Donating an organ is important now more than ever, with more than 120,000 men, women and children currently sitting on waiting lists to receive donations. Of those tens of thousands of people, 22 will die by the end of the day.
To combat this death toll, organizations around the world are calling upon all who are able to donate what they can spare.
According to the Health Resources and Services Administration, possible donors are split into two categories: deceased donors and living donors.
Deceased donors are used to donate organs such as both kidneys, liver, both lungs, heart, pancreas, and the intestines.
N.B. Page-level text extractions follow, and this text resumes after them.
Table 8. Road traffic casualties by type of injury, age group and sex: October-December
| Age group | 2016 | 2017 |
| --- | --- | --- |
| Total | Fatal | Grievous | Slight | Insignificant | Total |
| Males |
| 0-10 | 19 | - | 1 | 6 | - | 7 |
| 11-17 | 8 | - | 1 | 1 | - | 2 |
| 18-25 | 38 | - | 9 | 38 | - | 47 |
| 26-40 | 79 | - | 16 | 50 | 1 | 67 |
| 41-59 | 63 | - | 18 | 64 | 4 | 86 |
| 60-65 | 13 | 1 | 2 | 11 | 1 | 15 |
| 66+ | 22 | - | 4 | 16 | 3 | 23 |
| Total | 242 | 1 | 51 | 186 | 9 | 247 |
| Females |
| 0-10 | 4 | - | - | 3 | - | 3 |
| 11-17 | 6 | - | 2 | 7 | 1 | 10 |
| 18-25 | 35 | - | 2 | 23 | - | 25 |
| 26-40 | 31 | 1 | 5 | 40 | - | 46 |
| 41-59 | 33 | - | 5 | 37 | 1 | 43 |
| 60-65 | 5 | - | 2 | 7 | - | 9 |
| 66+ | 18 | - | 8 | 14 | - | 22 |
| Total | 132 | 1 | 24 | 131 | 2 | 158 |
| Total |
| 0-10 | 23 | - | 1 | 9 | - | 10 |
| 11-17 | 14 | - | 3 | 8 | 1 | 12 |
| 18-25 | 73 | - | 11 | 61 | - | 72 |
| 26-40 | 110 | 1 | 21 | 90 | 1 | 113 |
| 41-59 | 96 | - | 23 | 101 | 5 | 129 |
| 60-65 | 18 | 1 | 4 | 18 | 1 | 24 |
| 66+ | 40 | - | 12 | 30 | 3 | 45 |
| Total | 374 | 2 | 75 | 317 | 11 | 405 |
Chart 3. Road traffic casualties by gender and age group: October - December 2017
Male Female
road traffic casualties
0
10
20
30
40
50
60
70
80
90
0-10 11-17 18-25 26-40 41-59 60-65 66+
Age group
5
While living donors can donate one kidney, a single lung, or a portion of the liver, pancreas or intestine.
The organ in highest demand is the kidney, which makes up for about 90,000 of the 120,000 individuals that await a transplant.
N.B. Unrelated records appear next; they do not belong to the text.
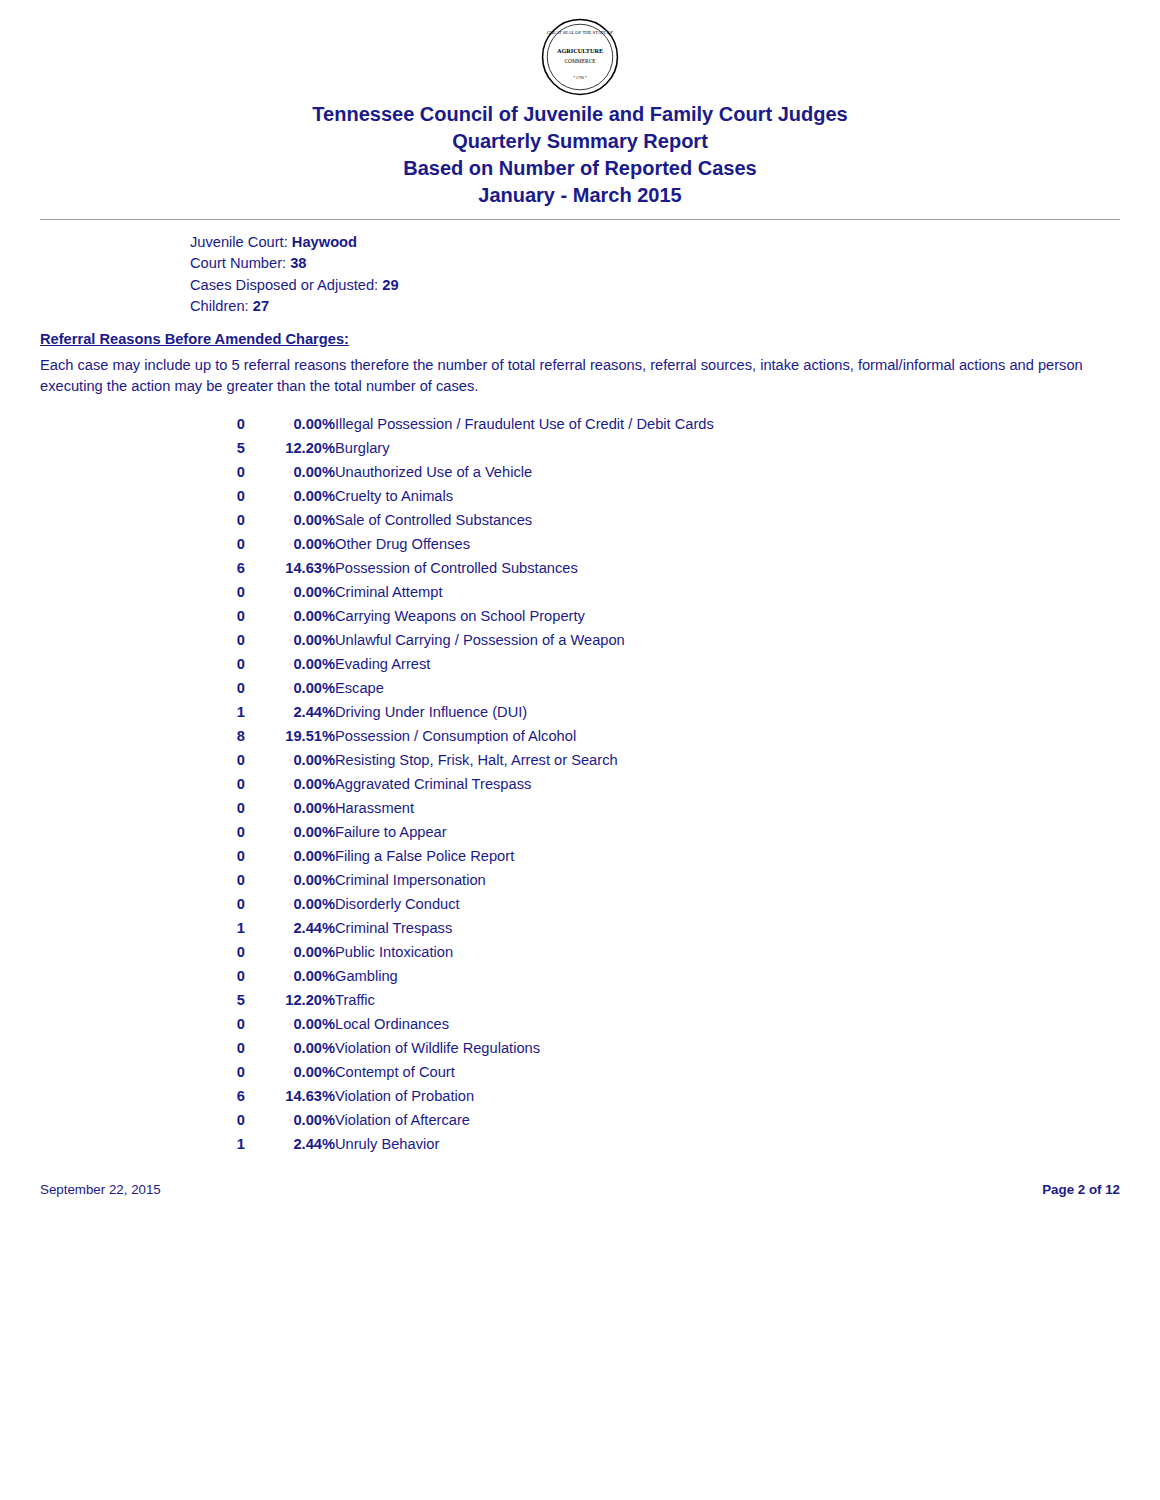Tennessee Council of Juvenile and Family Court Judges
Quarterly Summary Report
Based on Number of Reported Cases
January - March 2015
Juvenile Court: Haywood
Court Number: 38
Cases Disposed or Adjusted: 29
Children: 27
Referral Reasons Before Amended Charges:
Each case may include up to 5 referral reasons therefore the number of total referral reasons, referral sources, intake actions, formal/informal actions and person executing the action may be greater than the total number of cases.
| 0 | 0.00% | Illegal Possession / Fraudulent Use of Credit / Debit Cards |
| 5 | 12.20% | Burglary |
| 0 | 0.00% | Unauthorized Use of a Vehicle |
| 0 | 0.00% | Cruelty to Animals |
| 0 | 0.00% | Sale of Controlled Substances |
| 0 | 0.00% | Other Drug Offenses |
| 6 | 14.63% | Possession of Controlled Substances |
| 0 | 0.00% | Criminal Attempt |
| 0 | 0.00% | Carrying Weapons on School Property |
| 0 | 0.00% | Unlawful Carrying / Possession of a Weapon |
| 0 | 0.00% | Evading Arrest |
| 0 | 0.00% | Escape |
| 1 | 2.44% | Driving Under Influence (DUI) |
| 8 | 19.51% | Possession / Consumption of Alcohol |
| 0 | 0.00% | Resisting Stop, Frisk, Halt, Arrest or Search |
| 0 | 0.00% | Aggravated Criminal Trespass |
| 0 | 0.00% | Harassment |
| 0 | 0.00% | Failure to Appear |
| 0 | 0.00% | Filing a False Police Report |
| 0 | 0.00% | Criminal Impersonation |
| 0 | 0.00% | Disorderly Conduct |
| 1 | 2.44% | Criminal Trespass |
| 0 | 0.00% | Public Intoxication |
| 0 | 0.00% | Gambling |
| 5 | 12.20% | Traffic |
| 0 | 0.00% | Local Ordinances |
| 0 | 0.00% | Violation of Wildlife Regulations |
| 0 | 0.00% | Contempt of Court |
| 6 | 14.63% | Violation of Probation |
| 0 | 0.00% | Violation of Aftercare |
| 1 | 2.44% | Unruly Behavior |
September 22, 2015 Page 2 of 12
Living while in need of a new kidney can be a difficult way of life. Most who await such donations survive by undergoing frequent dialysis as a way of combatting the lack of a properly functioning organ.
Those in need of other organs also wait in pain, helplessly looking for chances at better lives. It could happen to anyone: a wife, girlfriend, husband, son or mother are all susceptible to possibly one day requiring a donation.
One does not necessarily need to have a recipient in mind in order to offer an organ for donation. Donating to a patient who already has a donor lined up can cause a domino effect allowing that person’s donor to give their kidney or other organ to someone who may match their specifications.